Your objective: Pull out each line of the items below that contains the word "approximately".

Spatial grounding data:
= Beginning of Section =

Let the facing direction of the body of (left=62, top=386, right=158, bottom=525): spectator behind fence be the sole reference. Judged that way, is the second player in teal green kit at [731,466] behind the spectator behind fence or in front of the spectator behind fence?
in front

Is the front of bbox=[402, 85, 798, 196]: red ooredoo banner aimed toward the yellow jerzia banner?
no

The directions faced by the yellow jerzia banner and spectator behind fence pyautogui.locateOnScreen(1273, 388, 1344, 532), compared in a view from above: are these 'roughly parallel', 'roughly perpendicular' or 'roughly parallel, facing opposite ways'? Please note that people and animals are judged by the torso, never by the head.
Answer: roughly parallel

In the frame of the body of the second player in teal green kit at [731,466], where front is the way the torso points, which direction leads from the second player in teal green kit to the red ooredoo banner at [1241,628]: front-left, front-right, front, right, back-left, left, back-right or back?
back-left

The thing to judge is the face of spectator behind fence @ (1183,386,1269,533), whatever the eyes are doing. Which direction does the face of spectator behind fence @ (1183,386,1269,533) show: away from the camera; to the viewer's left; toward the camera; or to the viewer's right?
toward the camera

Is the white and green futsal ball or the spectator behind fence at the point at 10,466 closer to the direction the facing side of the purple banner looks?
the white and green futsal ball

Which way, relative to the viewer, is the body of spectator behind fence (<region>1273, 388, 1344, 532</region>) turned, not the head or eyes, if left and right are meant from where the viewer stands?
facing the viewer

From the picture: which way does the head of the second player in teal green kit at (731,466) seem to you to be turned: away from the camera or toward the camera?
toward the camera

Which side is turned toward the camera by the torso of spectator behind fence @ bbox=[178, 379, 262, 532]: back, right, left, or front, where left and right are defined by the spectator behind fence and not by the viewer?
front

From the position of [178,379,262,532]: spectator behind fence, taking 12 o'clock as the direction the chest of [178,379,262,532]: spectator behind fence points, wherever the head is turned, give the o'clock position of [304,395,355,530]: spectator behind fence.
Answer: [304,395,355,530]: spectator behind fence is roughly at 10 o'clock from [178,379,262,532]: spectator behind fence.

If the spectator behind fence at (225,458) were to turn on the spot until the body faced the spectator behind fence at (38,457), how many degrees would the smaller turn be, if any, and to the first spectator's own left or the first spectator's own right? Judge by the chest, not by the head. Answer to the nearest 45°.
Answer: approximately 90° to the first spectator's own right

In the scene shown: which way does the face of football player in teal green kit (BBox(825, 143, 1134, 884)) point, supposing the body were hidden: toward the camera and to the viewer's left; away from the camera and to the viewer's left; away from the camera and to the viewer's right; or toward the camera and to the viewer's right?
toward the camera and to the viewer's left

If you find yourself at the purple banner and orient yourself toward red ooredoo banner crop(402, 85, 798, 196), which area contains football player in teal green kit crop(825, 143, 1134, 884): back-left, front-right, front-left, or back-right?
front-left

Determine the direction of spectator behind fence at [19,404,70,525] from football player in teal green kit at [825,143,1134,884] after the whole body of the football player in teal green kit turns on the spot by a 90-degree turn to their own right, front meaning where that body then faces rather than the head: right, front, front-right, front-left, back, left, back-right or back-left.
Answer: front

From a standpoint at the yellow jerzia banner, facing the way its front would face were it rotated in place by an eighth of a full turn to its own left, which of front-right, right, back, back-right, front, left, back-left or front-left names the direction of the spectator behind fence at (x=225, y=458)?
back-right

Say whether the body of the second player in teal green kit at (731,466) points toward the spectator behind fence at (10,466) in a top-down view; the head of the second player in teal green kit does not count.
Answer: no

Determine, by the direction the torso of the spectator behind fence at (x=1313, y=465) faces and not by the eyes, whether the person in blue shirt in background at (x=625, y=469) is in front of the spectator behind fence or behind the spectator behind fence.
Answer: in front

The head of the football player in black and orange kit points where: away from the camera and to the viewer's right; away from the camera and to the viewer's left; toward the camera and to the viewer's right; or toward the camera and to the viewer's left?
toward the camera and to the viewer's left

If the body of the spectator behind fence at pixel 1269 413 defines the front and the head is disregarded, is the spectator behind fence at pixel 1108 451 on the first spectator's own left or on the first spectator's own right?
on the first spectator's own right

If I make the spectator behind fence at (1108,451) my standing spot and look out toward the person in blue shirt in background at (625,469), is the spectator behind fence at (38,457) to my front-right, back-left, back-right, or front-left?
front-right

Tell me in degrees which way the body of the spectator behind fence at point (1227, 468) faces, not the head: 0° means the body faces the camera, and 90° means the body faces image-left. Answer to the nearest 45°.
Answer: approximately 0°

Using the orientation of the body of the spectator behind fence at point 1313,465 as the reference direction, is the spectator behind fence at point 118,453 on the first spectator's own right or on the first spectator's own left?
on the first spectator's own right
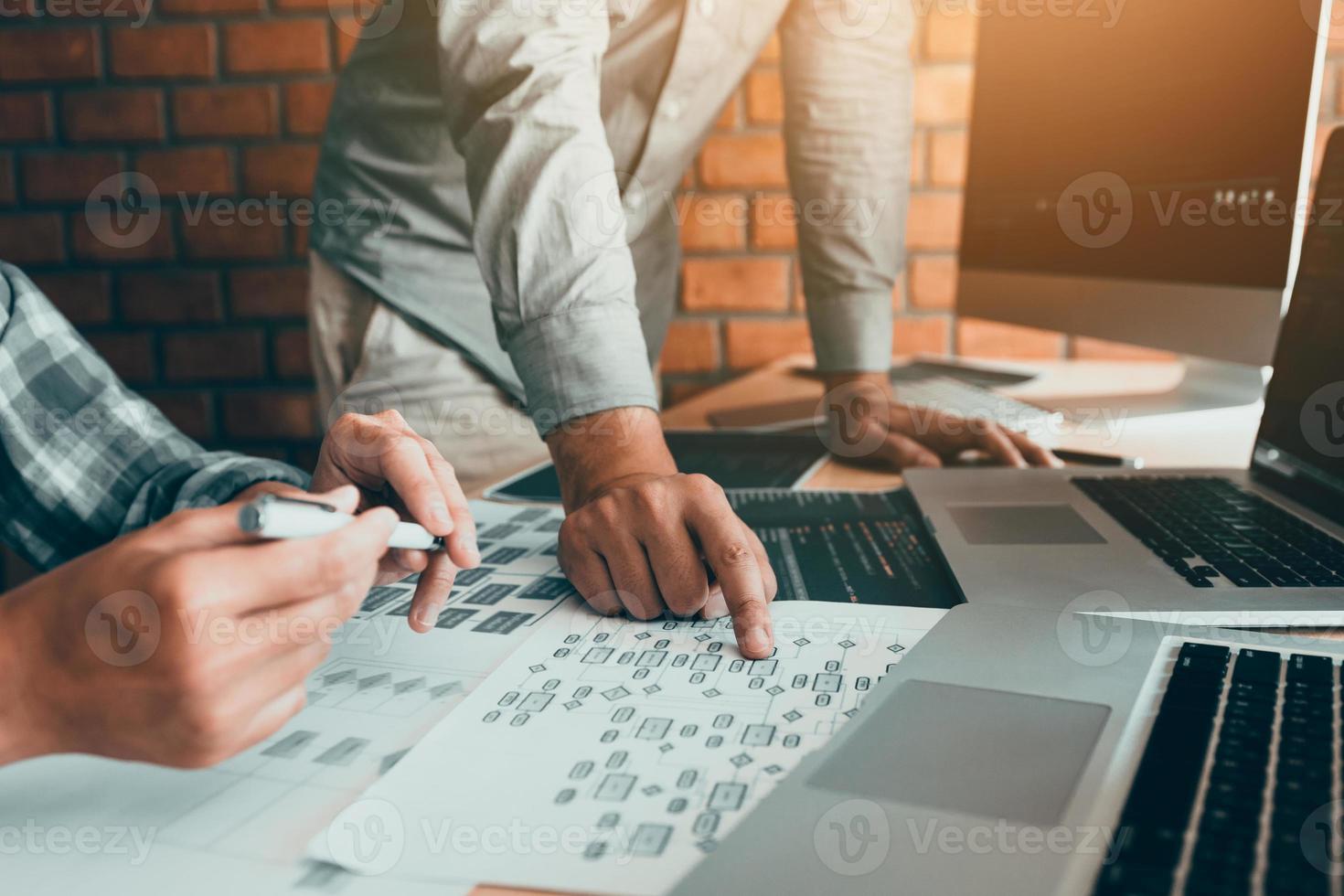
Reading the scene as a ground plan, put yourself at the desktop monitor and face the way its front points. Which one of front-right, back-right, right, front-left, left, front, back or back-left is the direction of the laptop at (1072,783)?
front-left

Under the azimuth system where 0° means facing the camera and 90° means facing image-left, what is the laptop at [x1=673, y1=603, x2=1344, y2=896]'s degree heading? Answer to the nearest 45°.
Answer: approximately 90°

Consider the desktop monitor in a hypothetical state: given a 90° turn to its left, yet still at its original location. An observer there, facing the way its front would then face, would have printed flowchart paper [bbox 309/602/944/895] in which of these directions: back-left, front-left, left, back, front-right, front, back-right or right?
front-right

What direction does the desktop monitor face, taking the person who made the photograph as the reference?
facing the viewer and to the left of the viewer

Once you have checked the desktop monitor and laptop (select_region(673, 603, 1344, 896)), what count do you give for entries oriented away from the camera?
0
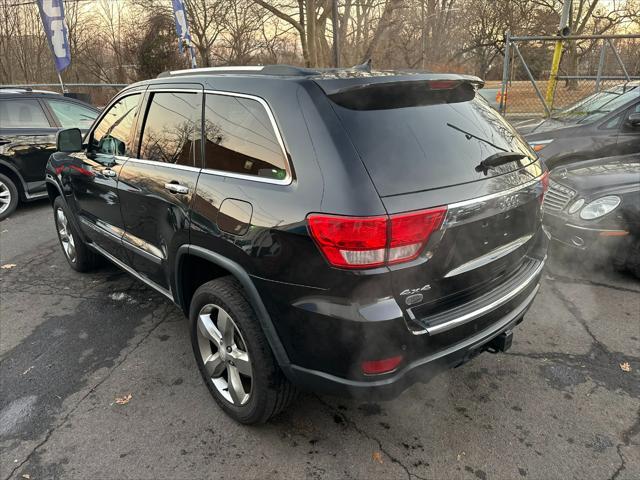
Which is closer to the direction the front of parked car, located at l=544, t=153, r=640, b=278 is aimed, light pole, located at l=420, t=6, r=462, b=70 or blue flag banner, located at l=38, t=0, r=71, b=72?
the blue flag banner

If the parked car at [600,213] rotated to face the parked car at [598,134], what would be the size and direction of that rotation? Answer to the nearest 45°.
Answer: approximately 135° to its right

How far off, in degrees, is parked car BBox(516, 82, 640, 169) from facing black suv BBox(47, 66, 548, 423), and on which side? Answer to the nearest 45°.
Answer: approximately 45° to its left

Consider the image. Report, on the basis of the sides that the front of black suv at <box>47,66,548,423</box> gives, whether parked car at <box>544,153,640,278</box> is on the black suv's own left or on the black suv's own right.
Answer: on the black suv's own right

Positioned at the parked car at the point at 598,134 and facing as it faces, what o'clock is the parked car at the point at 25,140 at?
the parked car at the point at 25,140 is roughly at 1 o'clock from the parked car at the point at 598,134.

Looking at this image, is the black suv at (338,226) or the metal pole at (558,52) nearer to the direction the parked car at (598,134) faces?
the black suv

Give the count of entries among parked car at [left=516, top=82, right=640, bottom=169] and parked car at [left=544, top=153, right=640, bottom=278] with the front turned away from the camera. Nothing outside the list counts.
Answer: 0

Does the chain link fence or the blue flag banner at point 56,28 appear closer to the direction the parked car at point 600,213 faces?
the blue flag banner

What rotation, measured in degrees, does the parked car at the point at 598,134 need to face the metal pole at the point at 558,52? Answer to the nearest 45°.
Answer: approximately 135° to its right

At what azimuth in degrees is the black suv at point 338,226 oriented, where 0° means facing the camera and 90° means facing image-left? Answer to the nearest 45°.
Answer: approximately 135°

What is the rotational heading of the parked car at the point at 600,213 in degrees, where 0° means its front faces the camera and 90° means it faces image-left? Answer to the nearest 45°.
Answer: approximately 45°

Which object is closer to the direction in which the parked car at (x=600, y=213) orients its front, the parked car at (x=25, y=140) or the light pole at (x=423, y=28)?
the parked car
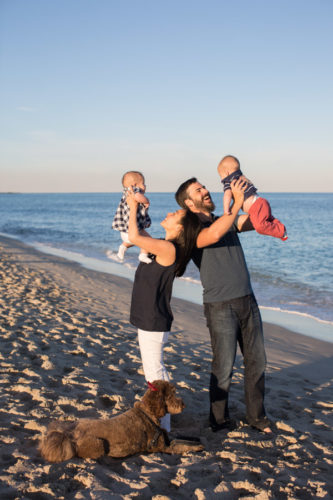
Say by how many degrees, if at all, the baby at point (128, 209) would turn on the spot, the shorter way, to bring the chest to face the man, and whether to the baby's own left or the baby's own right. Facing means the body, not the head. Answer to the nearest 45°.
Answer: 0° — they already face them

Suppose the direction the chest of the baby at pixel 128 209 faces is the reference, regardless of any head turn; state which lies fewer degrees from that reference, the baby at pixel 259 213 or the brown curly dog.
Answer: the baby

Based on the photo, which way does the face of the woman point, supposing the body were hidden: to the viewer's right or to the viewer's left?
to the viewer's left
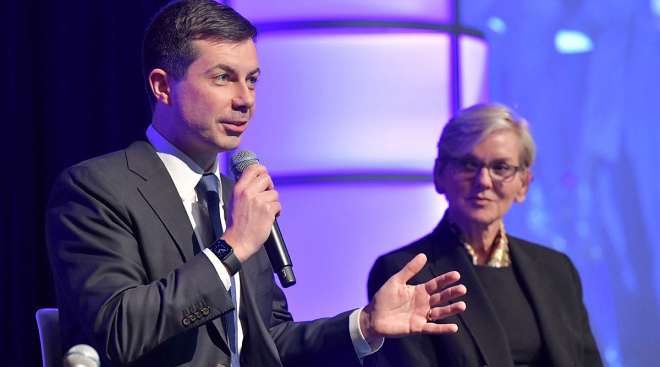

= End of Section =

Completed task:
Answer: approximately 90° to the first spectator's own right
Answer: approximately 0°
Answer: approximately 90°
Answer: approximately 135° to its right
Answer: approximately 45° to its left
Answer: approximately 135° to its right
Answer: approximately 135°
Answer: approximately 45°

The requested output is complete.